Given records:
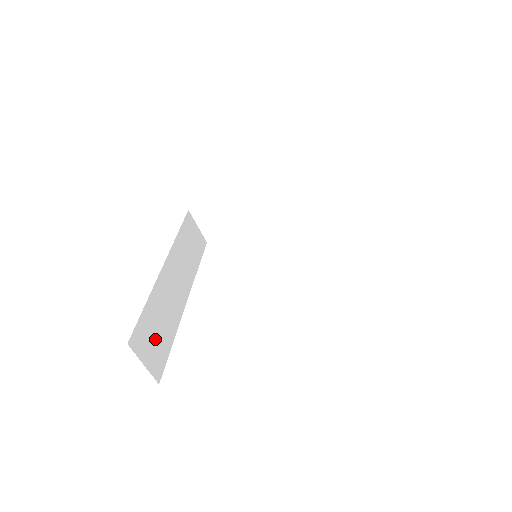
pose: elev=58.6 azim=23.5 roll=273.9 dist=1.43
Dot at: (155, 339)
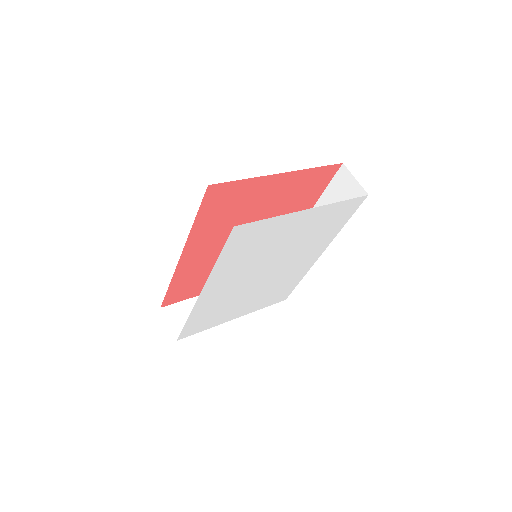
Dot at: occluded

* * *

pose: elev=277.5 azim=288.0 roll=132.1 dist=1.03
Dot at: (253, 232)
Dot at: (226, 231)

Task directions: Please report each line of the data above that contains the string "roll", copying the lines in full. Case counts.

Solved problem:
pose: elev=58.6 azim=23.5 roll=273.9 dist=1.43
pose: elev=277.5 azim=288.0 roll=132.1 dist=1.03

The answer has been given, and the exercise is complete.